Jeff Yan, founder of decentralized perpetual exchange Hyperliquid, accused major centralized exchanges of concealing the true scale of liquidations during last week’s market flush that wiped out more than $19 billion in positions.
Yan claimed CEXs often publish far fewer liquidation events than occur in real time, in some cases showing one reported trade per second while thousands happen, and warned this could hide systemic stress from market participants.
The accusations followed an unprecedented spike in forced exits after U.S. President Donald Trump confirmed plans for 100% tariffs on Chinese tech imports, a shock that sent risk assets into rapid decline and triggered mass deleveraging.
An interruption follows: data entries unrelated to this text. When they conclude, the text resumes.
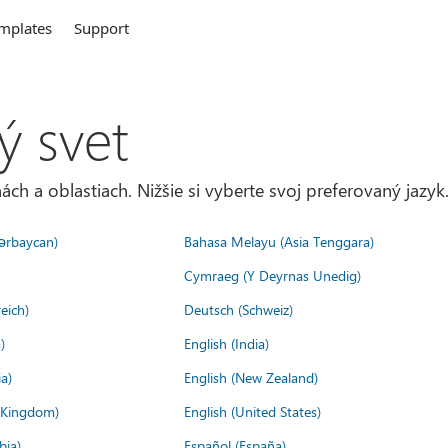
mplates
Support
ý svet
ách a oblastiach. Nižšie si vyberte svoj preferovaný jazyk
ərbaycan)
Bahasa Melayu (Asia Tenggara)
Cymraeg (Y Deyrnas Unedig)
eich)
Deutsch (Schweiz)
)
English (India)
a)
English (New Zealand)
d Kingdom)
English (United States)
bia)
Español (España)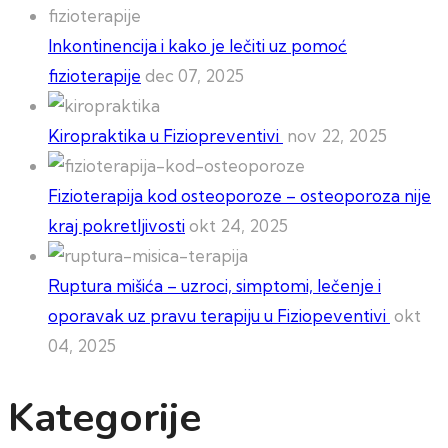
Inkontinencija i kako je lečiti uz pomoć
fizioterapije
dec 07, 2025
Kiropraktika u Fiziopreventivi
nov 22, 2025
Fizioterapija kod osteoporoze – osteoporoza nije
kraj pokretljivosti
okt 24, 2025
Ruptura mišića – uzroci, simptomi, lečenje i
oporavak uz pravu terapiju u Fiziopeventivi
okt
04, 2025
Kategorije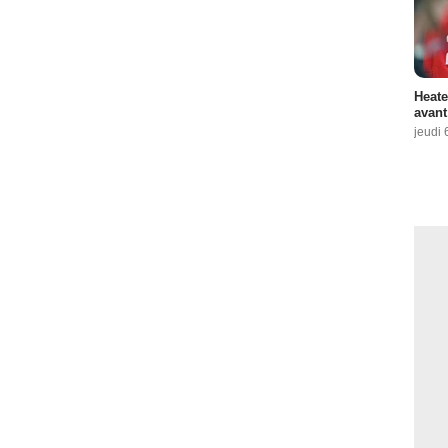
Heate
avant
jeudi 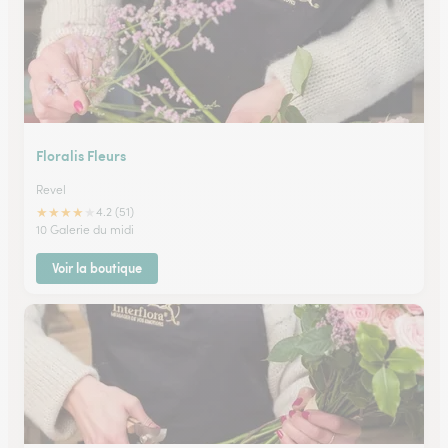
Floralis Fleurs
Revel
★
★
★
★
★
4.2 (51)
10 Galerie du midi
Voir la boutique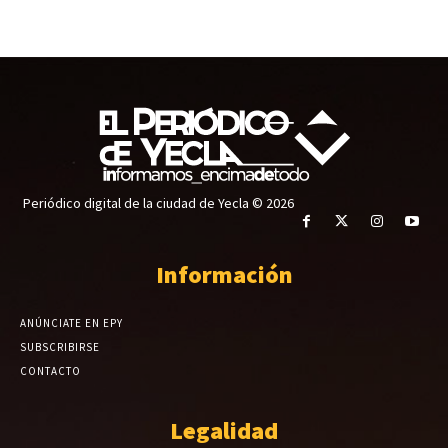
Periódico digital de la ciudad de Yecla © 2026
Información
ANÚNCIATE EN EPY
SUBSCRIBIRSE
CONTACTO
Legalidad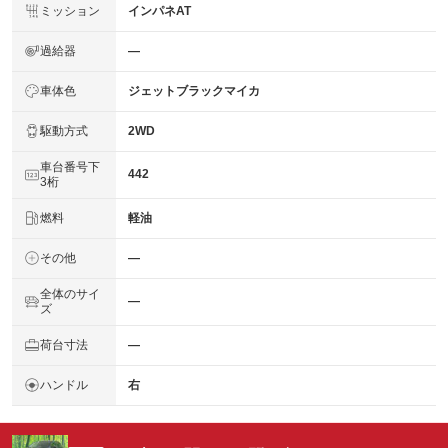
ミッション
インパネAT
過給器
―
車体色
ジェットブラックマイカ
駆動方式
2WD
車台番号下
442
3桁
燃料
軽油
その他
―
全体のサイ
―
ズ
荷台寸法
―
ハンドル
右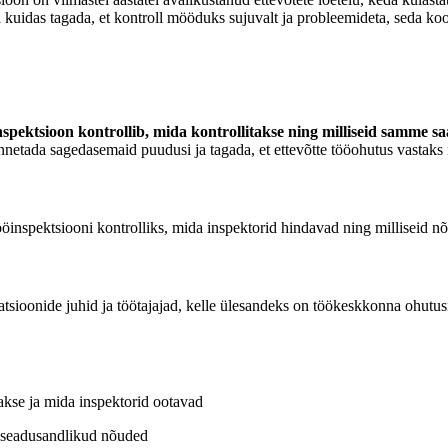
ja kuidas tagada, et kontroll mööduks sujuvalt ja probleemideta, seda koo
spektsioon kontrollib, mida kontrollitakse ning milliseid samme saa
nnetada sagedasemaid puudusi ja tagada, et ettevõtte tööohutus vastaks 
öinspektsiooni kontrolliks, mida inspektorid hindavad ning milliseid nõu
isatsioonide juhid ja töötajajad, kelle ülesandeks on töökeskkonna ohutus
takse ja mida inspektorid ootavad
a seadusandlikud nõuded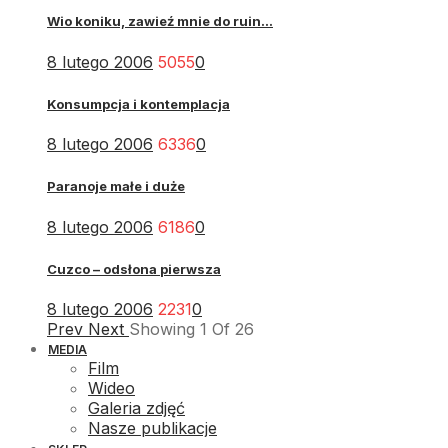
Wio koniku, zawieź mnie do ruin...
8 lutego 2006
5055
0
Konsumpcja i kontemplacja
8 lutego 2006
6336
0
Paranoje małe i duże
8 lutego 2006
6186
0
Cuzco – odsłona pierwsza
8 lutego 2006
2231
0
Prev
Next
Showing
1
Of
26
MEDIA
Film
Wideo
Galeria zdjęć
Nasze publikacje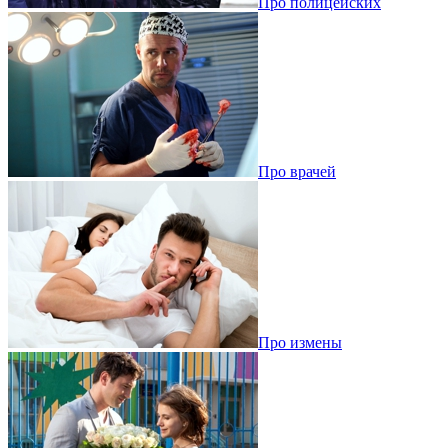
Про полицейских
Про врачей
Про измены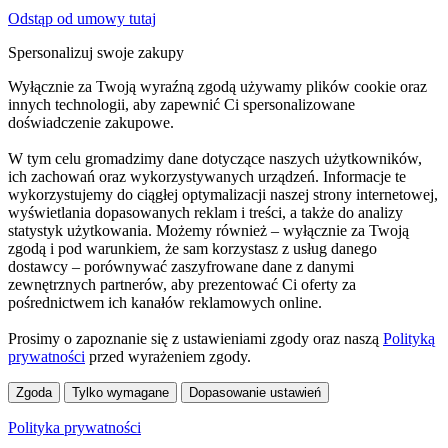
Odstąp od umowy tutaj
Spersonalizuj swoje zakupy
Wyłącznie za Twoją wyraźną zgodą używamy plików cookie oraz
innych technologii, aby zapewnić Ci spersonalizowane
doświadczenie zakupowe.
W tym celu gromadzimy dane dotyczące naszych użytkowników,
ich zachowań oraz wykorzystywanych urządzeń. Informacje te
wykorzystujemy do ciągłej optymalizacji naszej strony internetowej,
wyświetlania dopasowanych reklam i treści, a także do analizy
statystyk użytkowania. Możemy również – wyłącznie za Twoją
zgodą i pod warunkiem, że sam korzystasz z usług danego
dostawcy – porównywać zaszyfrowane dane z danymi
zewnętrznych partnerów, aby prezentować Ci oferty za
pośrednictwem ich kanałów reklamowych online.
Prosimy o zapoznanie się z ustawieniami zgody oraz naszą
Polityką
prywatności
przed wyrażeniem zgody.
Zgoda
Tylko wymagane
Dopasowanie ustawień
Polityka prywatności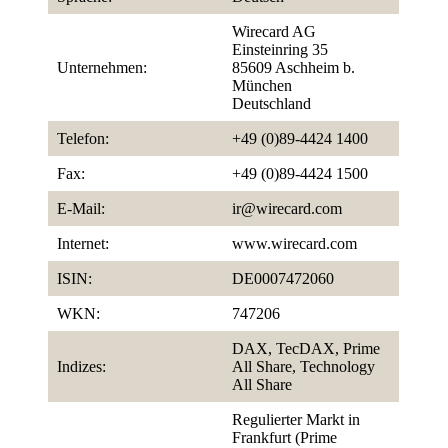
Wirecard AG
Einsteinring 35
Unternehmen:
85609 Aschheim b.
München
Deutschland
Telefon:
+49 (0)89-4424 1400
Fax:
+49 (0)89-4424 1500
E-Mail:
ir@wirecard.com
Internet:
www.wirecard.com
ISIN:
DE0007472060
WKN:
747206
DAX, TecDAX, Prime
Indizes:
All Share, Technology
All Share
Regulierter Markt in
Frankfurt (Prime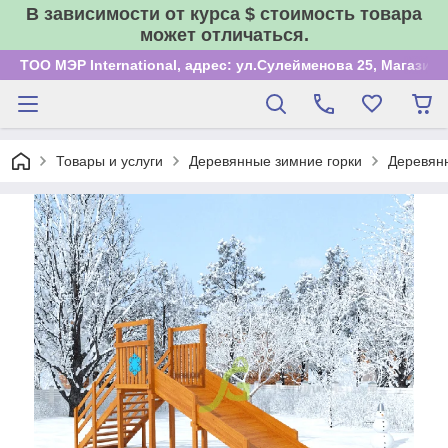
В зависимости от курса $ стоимость товара
может отличаться.
ТОО МЭР International, адрес: ул.Сулейменова 25, Магазин
Товары и услуги
Деревянные зимние горки
Деревянн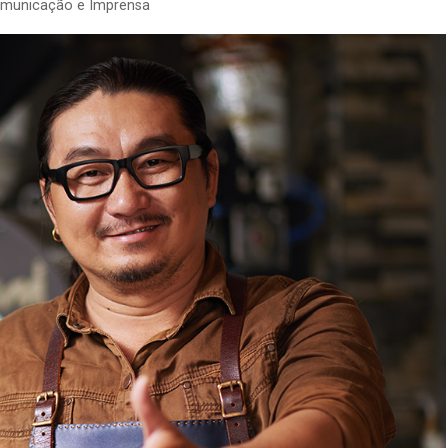
omunicação e Imprensa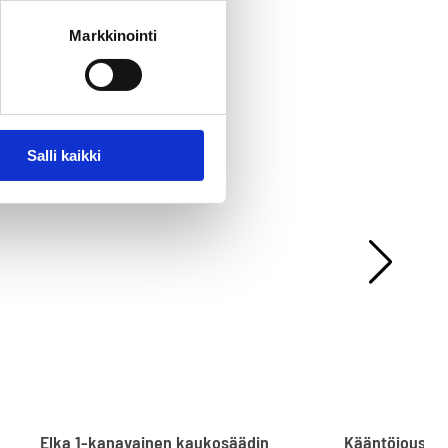
Markkinointi
Salli kaikki
Elka 1-kanavainen kaukosäädin
Kääntöjousip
CoinGlass data showed roughly 1.66 million traders liquidated within 24 hours, with Bitcoin and Ethereum among the hardest hit.
Yan argued that Hyperliquid’s fully on-chain liquidation model delivers transparent, verifiable records of orders and forced exits — an advantage he says centralized venues lack. “On-chain reporting means anyone can audit liquidations in real time,” he told followers on X, urging greater exchange accountability.
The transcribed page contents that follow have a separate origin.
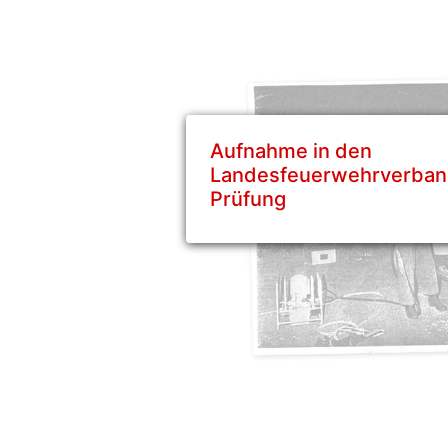
Aufnahme in den
Landesfeuerwehrverban
Prüfung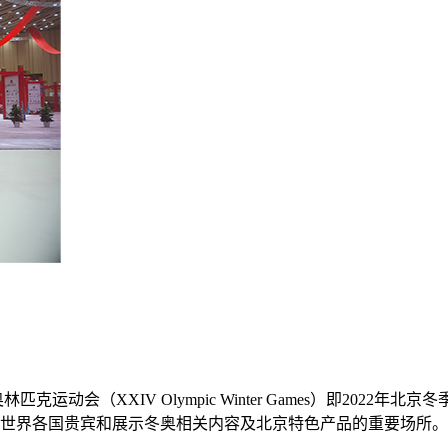
克运动会（XXIV Olympic Winter Games）即202
世界各国贵宾和展示冬奥相关内容及北京特色产品的重要场所。 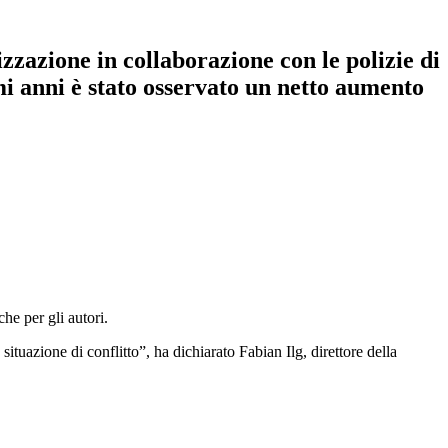
zzazione in collaborazione con le polizie di
imi anni è stato osservato un netto aumento
he per gli autori.
tuazione di conflitto”, ha dichiarato Fabian Ilg, direttore della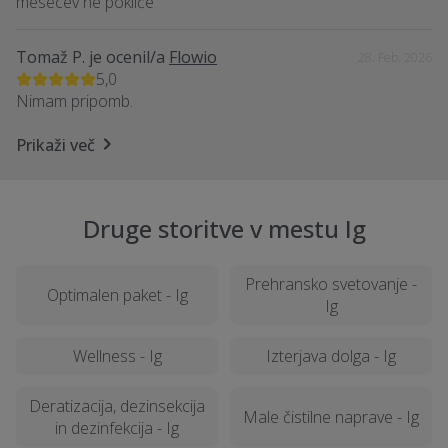
mesecev ne pokliče
Tomaž P.
je ocenil/a
Flowio
28. Feb. 2026
5,0
Nimam pripomb.
Prikaži več
Druge storitve v mestu Ig
Prehransko svetovanje -
Optimalen paket - Ig
Ig
Wellness - Ig
Izterjava dolga - Ig
Deratizacija, dezinsekcija
Male čistilne naprave - Ig
in dezinfekcija - Ig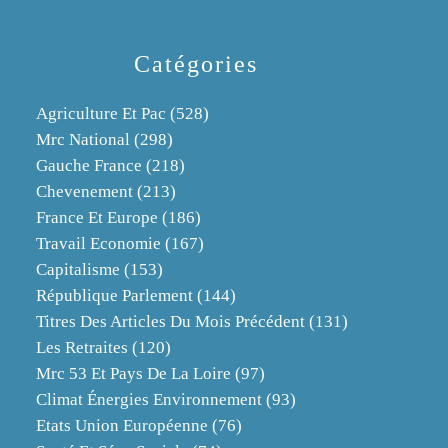
Catégories
Agriculture Et Pac
(528)
Mrc National
(298)
Gauche France
(218)
Chevenement
(213)
France Et Europe
(186)
Travail Economie
(167)
Capitalisme
(153)
République Parlement
(144)
Titres Des Articles Du Mois Précédent
(131)
Les Retraites
(120)
Mrc 53 Et Pays De La Loire
(97)
Climat Énergies Environnement
(93)
Etats Union Européenne
(76)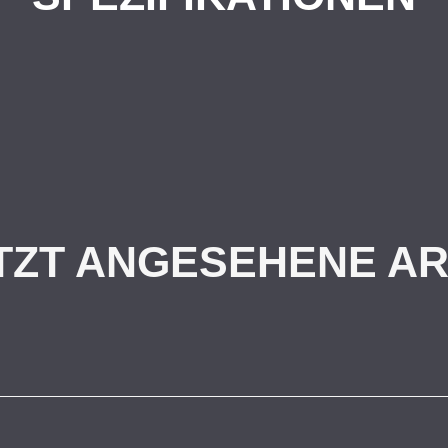
TZT ANGESEHENE AR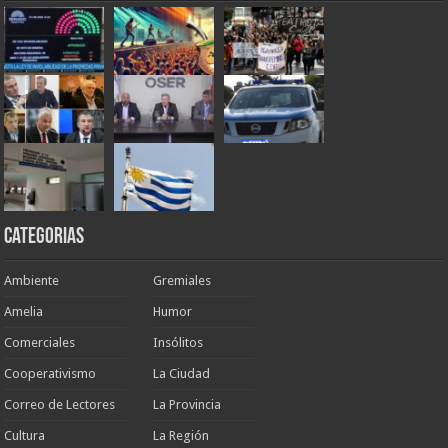
Categorias
Ambiente
Gremiales
Amelia
Humor
Comerciales
Insólitos
Cooperativismo
La Ciudad
Correo de Lectores
La Provincia
Cultura
La Región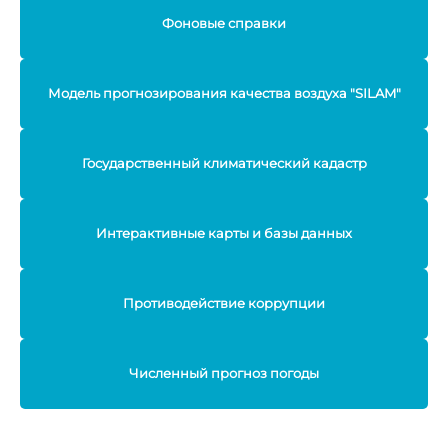
Фоновые справки
Модель прогнозирования качества воздуха "SILAM"
Государственный климатический кадастр
Интерактивные карты и базы данных
Противодействие коррупции
Численный прогноз погоды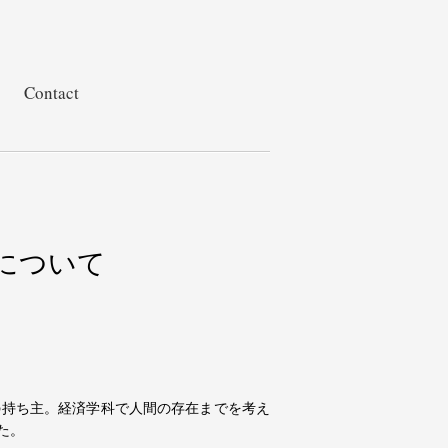
Contact
について
の持ち主。経済学科で人間の存在までを考え
た。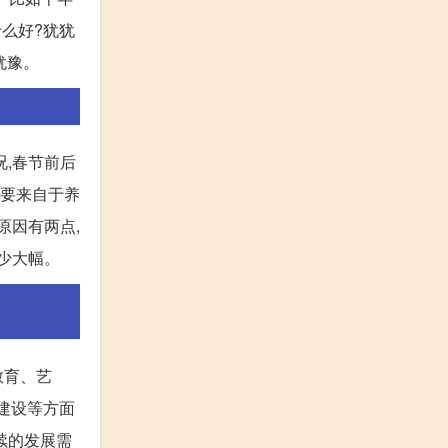
什么好?犹犹
犹豫。
,春节前后
主要来自于养
原因有两点,
少大幅。
教育、艺
科建设等方面
后续的发展需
Binance and other large exchanges have pushed back on claims of deliberate underreporting. In related coverage, Binance founder Changpeng Zhao publicly disputed suggestions his firm hid activity, noting differences in how platforms stream and present liquidation feeds.
Market observers say the debate underscores a broader transparency gap between DeFi and centralized platforms.
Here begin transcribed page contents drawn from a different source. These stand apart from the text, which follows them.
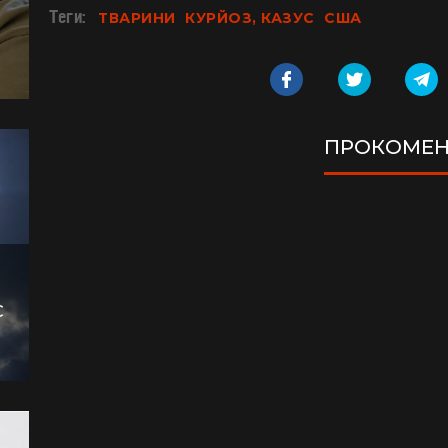
Теги:
ТВАРИНИ
КУРЙОЗ, КАЗУС
США
ПРОКОМЕН
С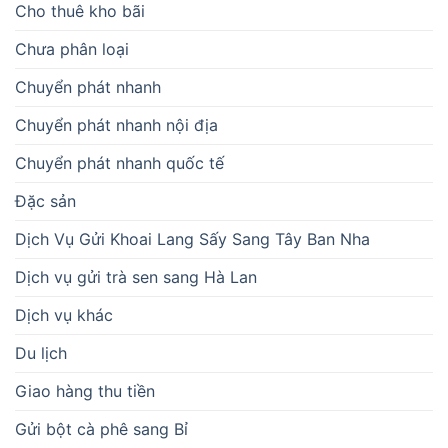
Cho thuê kho bãi
Chưa phân loại
Chuyển phát nhanh
Chuyển phát nhanh nội địa
Chuyển phát nhanh quốc tế
Đặc sản
Dịch Vụ Gửi Khoai Lang Sấy Sang Tây Ban Nha
Dịch vụ gửi trà sen sang Hà Lan
Dịch vụ khác
Du lịch
Giao hàng thu tiền
Gửi bột cà phê sang Bỉ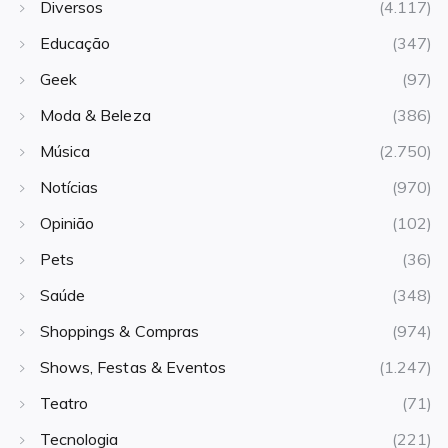
Diversos
(4.117)
Educação
(347)
Geek
(97)
Moda & Beleza
(386)
Música
(2.750)
Notícias
(970)
Opinião
(102)
Pets
(36)
Saúde
(348)
Shoppings & Compras
(974)
Shows, Festas & Eventos
(1.247)
Teatro
(71)
Tecnologia
(221)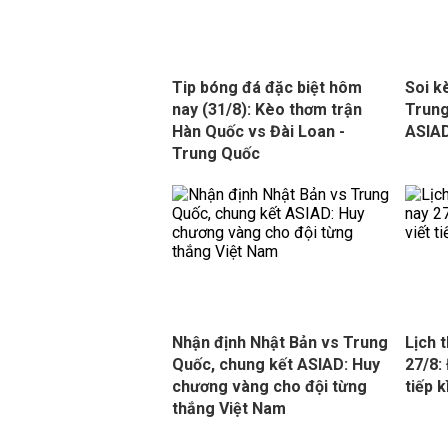
Tip bóng đá đặc biệt hôm
Soi k
nay (31/8): Kèo thơm trận
Trung
Hàn Quốc vs Đài Loan -
ASIAD
Trung Quốc
Nhận định Nhật Bản vs Trung
Lịch 
Quốc, chung kết ASIAD: Huy
27/8:
chương vàng cho đội từng
tiếp k
thắng Việt Nam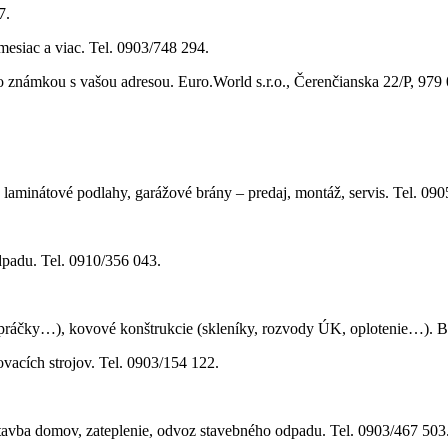
7.
esiac a viac. Tel. 0903/748 294.
so známkou s vašou adresou. Euro.World s.r.o., Čerenčianska 22/P, 97
laminátové podlahy, garážové brány – predaj, montáž, servis. Tel. 090
padu. Tel. 0910/356 043.
práčky…), kovové konštrukcie (skleníky, rozvody ÚK, oplotenie…). B
ovacích strojov. Tel. 0903/154 122.
vba domov, zateplenie, odvoz stavebného odpadu. Tel. 0903/467 503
While decentralized systems publish every state change on public ledgers, CEXs control and sometimes aggregate trade feeds, a practice critics say can obscure real-time risk during stress events. Regulators and industry groups are likely to revisit data-reporting standards as part of longer-term efforts to shore up market integrity.
As scrutiny intensifies, exchanges that commit to clearer, near-real-time disclosures may gain credibility with users and watchdogs alike, but the industry still lacks a common standard for reporting liquidations during extreme volatility.